# X Marzia



## Old Fa. (20 Settembre 2006)

Scusami se ho aperto questo titolo, ... se vuoi, .... mi potresti spiegare quale è la tua posizione nella società "di tuo marito", cosa hai firmato, le garanzie in corso, e se sei a conoscenza del conto corrente bancario della stessa,.... e magari di che tipo di società è.

Non serve avere dati e nomi, ma la forma è sufficiente per arrivare ad avere un'idea di massima su cosa prevede la legge e cosa puoi fare.
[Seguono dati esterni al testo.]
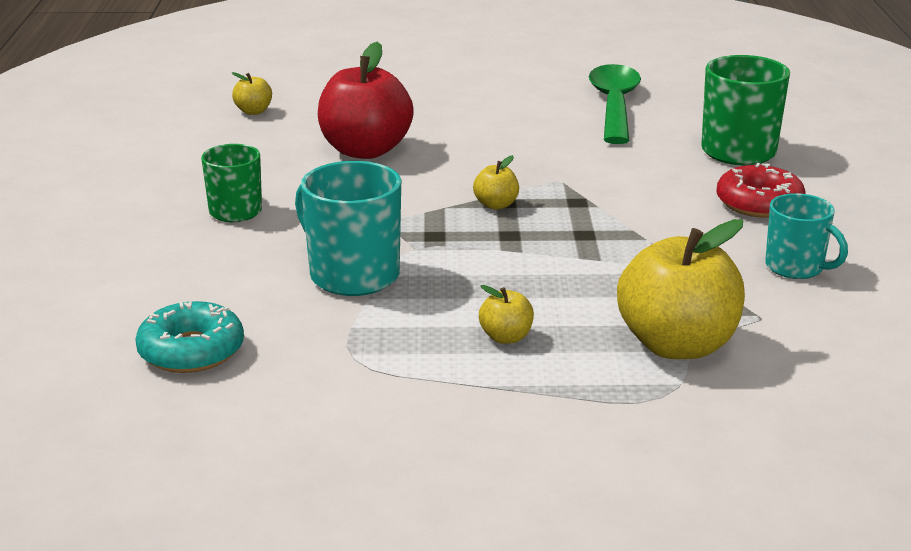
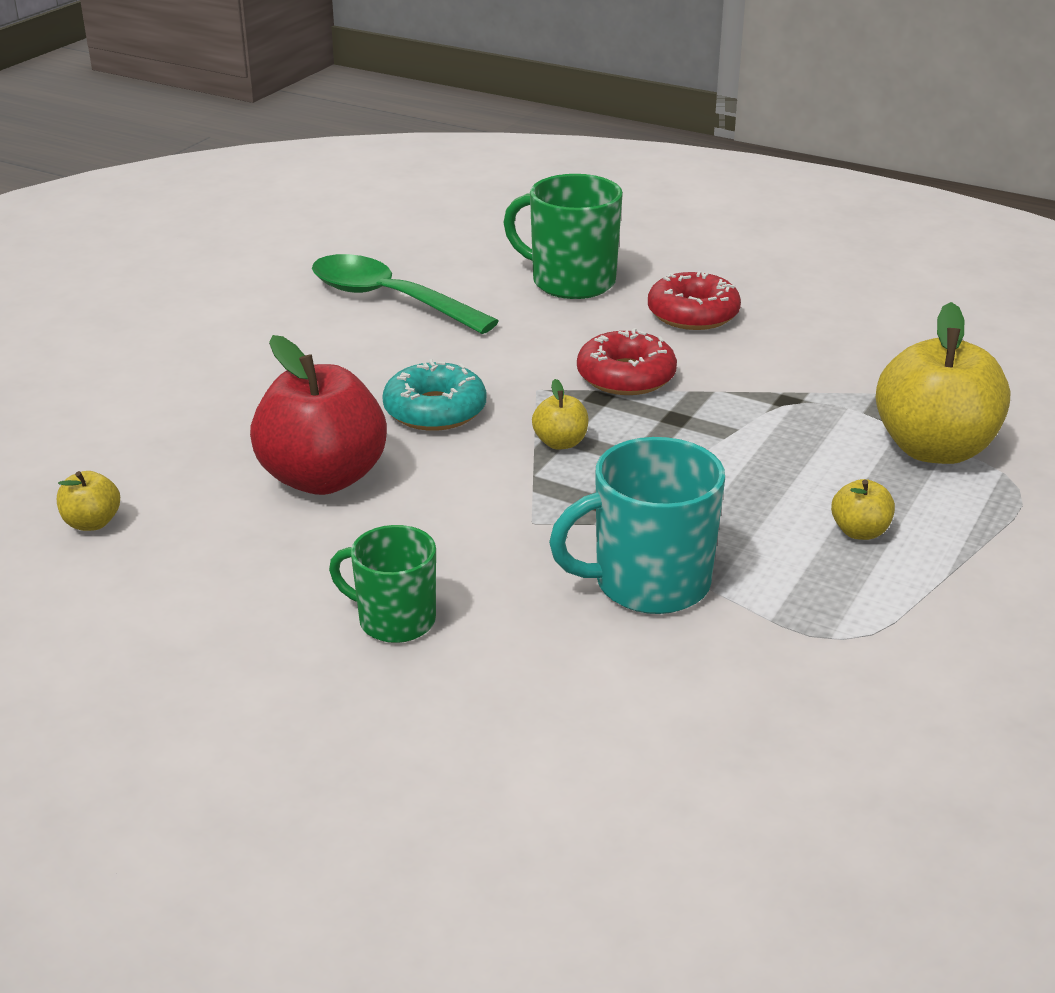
camera: 60 degrees left, 5 degrees up
turquoise donut [135,301,244,373] -> turquoise donut moved to [382,359,486,431]
turquoise mug [765,193,848,279] -> none
none -> red donut [577,328,677,395]

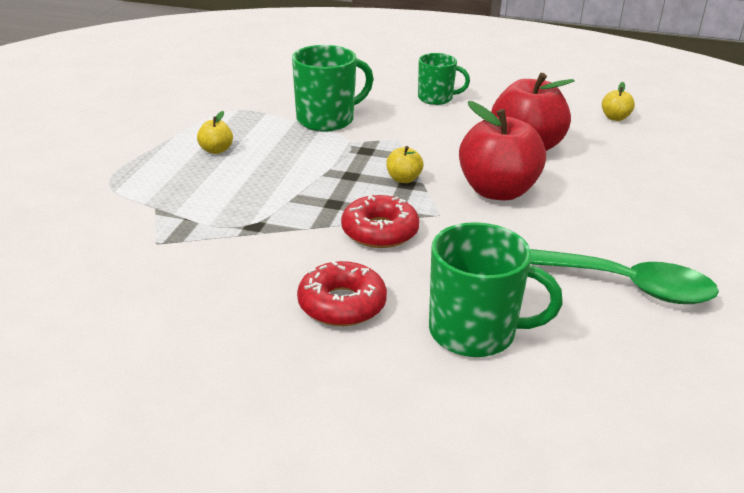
camera: 165 degrees right, 0 degrees up
turquoise donut [382,359,486,431] -> red apple [459,101,546,200]
turquoise mug [549,437,725,614] -> green mug [292,45,373,132]
yellow apple [876,302,1010,464] -> none

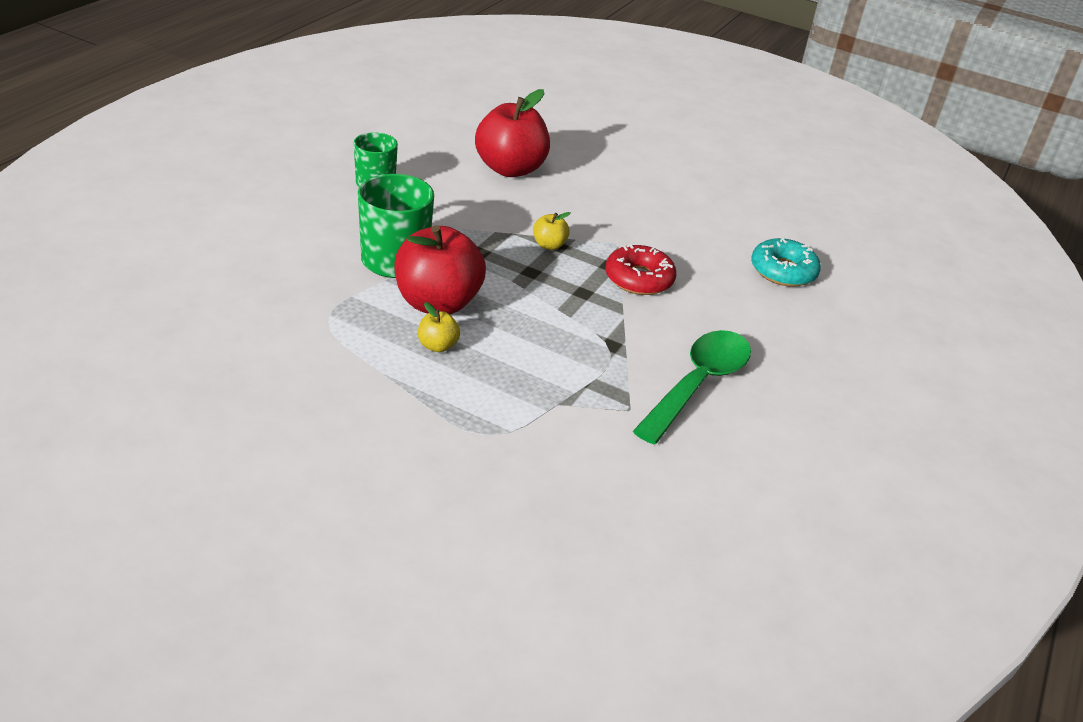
camera: 80 degrees left, 5 degrees up
red donut [297,261,387,326] -> none
green mug [429,222,563,357] -> turquoise donut [751,238,821,287]
red apple [459,101,546,200] -> red apple moved to [394,225,486,314]
green spoon [530,249,719,304] -> green spoon moved to [633,330,751,444]
yellow apple [602,82,635,121] -> none

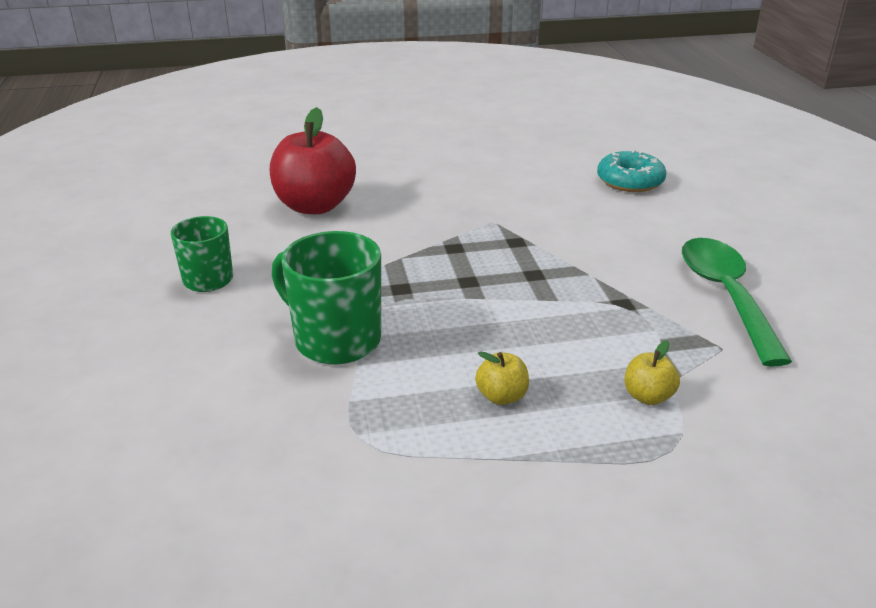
camera: 35 degrees left, 5 degrees down
red apple [394,225,486,314] -> none
yellow apple [533,212,571,250] -> yellow apple moved to [625,340,680,405]
red donut [605,244,677,295] -> none

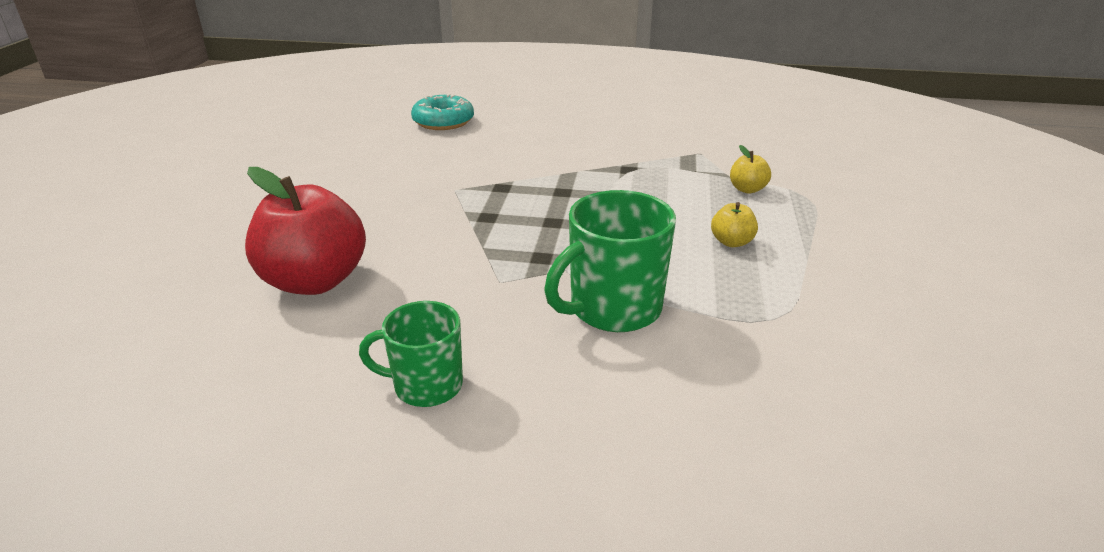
camera: 70 degrees left, 0 degrees up
green spoon [682,238,792,367] -> none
PS: non è saggio per nulla trascurare una posizione di amministratrice unica senza avere una pallida idea di cosa stia succedendo nella tua società, ... tanto più se ti ha fatto minacce.


----------



## Old Fa. (20 Settembre 2006)

Vabbè, ... ti do una piccola anticipazione ... tanto per non farti agitare troppo, questa è una sentenza che reputo abbastanza importante dal punto di vista di responsabilità su una società, considerando il tuo ruolo di "Prestanome", perchè agli occhi della Legge ti sarà facile essere considerata tale. Tuo marito non è al sicuro per nulla nella sua posizione

PS: considera che l'argomento è molto vasto, e di precisazioni io non ne possiedo, ... ma prima di lanciarti con un legale una bozza di qualcosa te la posso fornire io ... tanto perchè lo "studio della pratica" (una dei salassi negli onorari) possa risultare più mirata ed il legale non si disperda troppo.  

	
	
		
		
	


	





_FALLIMENTO (Disposizioni penali)_
_Reati commessi dal fallito_
_bancarotta fraudolenta_
_distrazione, occultamento, dissimulazione, distruzione, dissipazione di beni_

_La carica di amministratore apparente *non comporta l'automatica responsabilità per gli episodi distrattivi commessi dal "vero" amministratore*. __Solo la consapevolezza - non presunta però dal giudice - di tali eventi da parte del prestanome farà scattare, infatti, il reato di bancarotta fraudolenta patrimoniale. Lo stesso discorso non può farsi, invece, per il reato di bancarotta fraudolenta documentale. *In questo caso, infatti, la qualifica di amministratore formale e, quindi, di soggetto obbligato alla conservazione delle scritture contabili, implica l'automatica consapevolezza che le stesse sono uscite dal suo controllo per essere sottoposte a quello dell'amministratore di fatto*._

_Cassazione penale, sez. V, 4 giugno 2004, n. 28007_


----------